(SELECTION):

Evidence of meeting #80 for Public Accounts in the 41st Parliament, 1st Session. (The original version is on Parliament’s site, as are the minutes.) The winning word was finance.

A video is available from Parliament.

On the agenda

MPs speaking

Also speaking

Nancy Cheng  Assistant Auditor General, Office of the Auditor General of Canada
Benoît Robidoux  Assistant Deputy Minister, Economic and Fiscal Policy Branch, Department of Finance
Richard Domingue  Principal, Office of the Auditor General of Canada

4:55 p.m.

Assistant Auditor General, Office of the Auditor General of Canada

Nancy Cheng

In the 2009 consultant report, they indicated that while it's feasible, meaning that in the long term it's actually viable, there are a number of other suggestions that they've made.

Then, we indicated that we have conducted an analysis, and we do find the situation to be sustainable.

Then, for Finance, ultimately we were able to see certain analyses, and their assumptions were very conservative. Using their assumptions, they found it not to be sustainable.

So there are actually three pieces of information that have somewhat different conclusions. But the basis was because of the difference that came from the underlying assumptions, which are more conservative or less conservative when you look at the economy and the demographics moving out into the future.

4:55 p.m.

NDP

The Chair NDP David Christopherson

Very good. Thank you.

That concludes that round.

(MATERIAL SUPPLIED):
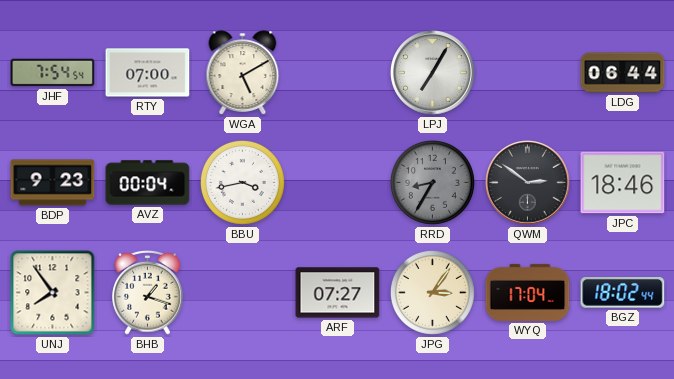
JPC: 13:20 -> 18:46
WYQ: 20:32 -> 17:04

---

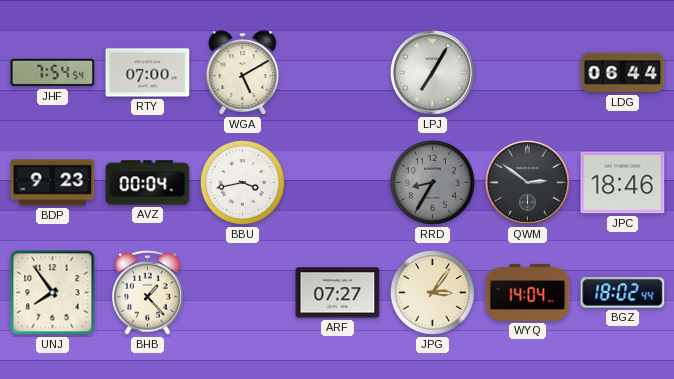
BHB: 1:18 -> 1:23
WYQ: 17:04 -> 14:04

--

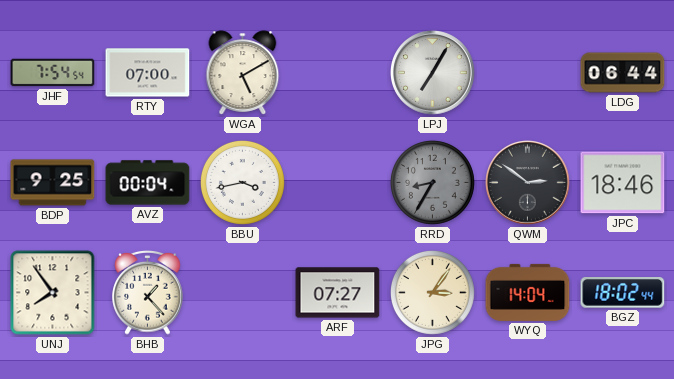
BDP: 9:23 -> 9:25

(TASK INSTRUCTIONS):
A – In the Public Accounts committee transcript, how did Nancy Cheng describe the assumptions behind the Finance analyses?
B – Extend the Public Accounts committee transcript, starting right after its final line.

(ANSWERS TO THE PROBLEMS):
A – Very conservative.

B –
Our last speaker will be Mr. Saxton, who has the floor.

4:55 p.m.

Conservative

Andrew Saxton Conservative North Vancouver, BC

Mr. Chair, I'd pass it on to any of my colleagues who wish to make any comments.

4:55 p.m.

NDP

The Chair NDP David Christopherson

[Inaudible--Editor]...a little earlier. Did you want to jump in?

4:55 p.m.

Conservative

John Williamson Conservative New Brunswick Southwest, NB

This is just for personal interest.

In your analysis at the Finance department, in your supercomputer model analysis, when you do tax changes, do you incorporate a dynamic model, a supply side model, or is it static, as I think it's called?

4:55 p.m.

Assistant Deputy Minister, Economic and Fiscal Policy Branch, Department of Finance

Benoît Robidoux

That's a very good question.

We do analyses that look at.... Let's say, for example, it's a major change in tax policy, a reduction in taxes, an increase in taxes, or something major like that in personal income tax or corporate income tax. We have these general accrual models that look at the economic impact that we should expect from these measures. We use those to inform and advise a minister on what could be the potential economic impact of those measures.

We often compartmentalize them and benchmark them. If you have one dollar to spend, where do you spend the dollar? Where will you get the biggest bang for your buck?

When we do the projections, we are prudent. We don't integrate the dynamic scoring that would make these things even more sustainable than they really potentially could be. We are prudent. We don't factor that in.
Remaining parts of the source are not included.